Well reading a year list msg's gives some idea's ;-) (Well I did skip most of the reported FP uri's msg's).
However, do note that there are some limitations to the "if on more than one list, probably not an FP" philosophy.
I'm well aware of that. At the moment I'm mostly asking for info about it. It could be that taken "at least 2" or "at least 3" catches a very high % of the spammsg's (% against all lists "OR'ed"), so that this combination is still performing very well. Given the low nr of FP's on the seperate lists, even decreasing this a little bit would give a big boost.
This philosophy works great if the potential FP was due to "stupid human error" from one guy regarding one list. However, there are a number of scenarios where a mass mailing spam campaign may trigger a URI to get listed on multiple SURBL lists, even if that particular URI is found in ham. Of course, we do all that we can to minimize this possibility... and I believe that we are doing a great job and we are continually getting better...
I think you're already doing a very good job weeding out FP's. I'm aware that there could be conditions where a FP goes into more than one list. I'm also confident that those FP's are reported faster and thus solved faster too.
But, again, there are diminishing returns to the "if found in multiple SURBL lists, less change of FP" idea. This is true to an extent, but **not** always true.

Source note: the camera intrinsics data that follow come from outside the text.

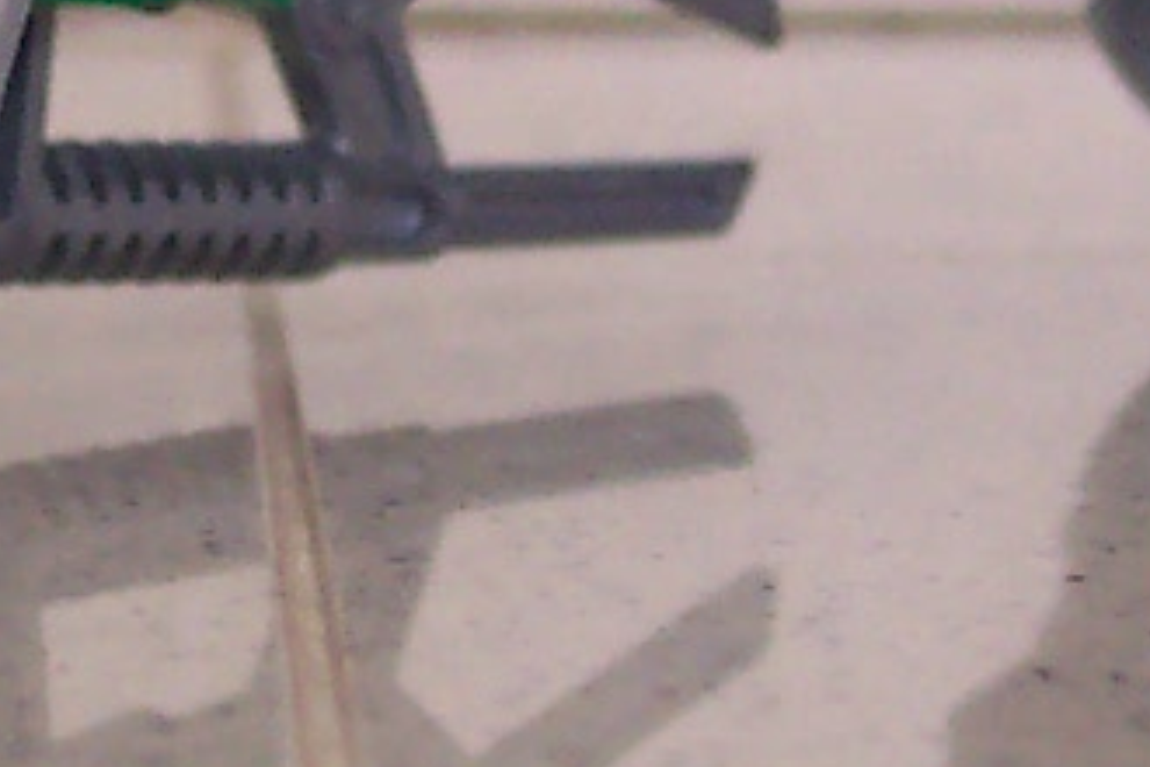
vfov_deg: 6.6
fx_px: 6612
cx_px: 321
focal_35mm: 207
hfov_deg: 9.9
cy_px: -328
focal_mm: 8
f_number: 2.8
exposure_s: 1/8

Given that it's for me rather easy to implement a "scoring" combination from the different lists and that this is easy to configure. (I suspect most end-users will understand that and that it's easy to "publish" new recommended weigth's.) I think "at least 2" could be the default, without generating FP's (or almost none). The main filtering app that I write a plugin for (spampal) has nice whitelisting, but this needs a few weeks use before being really active.
PS. I hope I was clear, it's getting late here.
Alain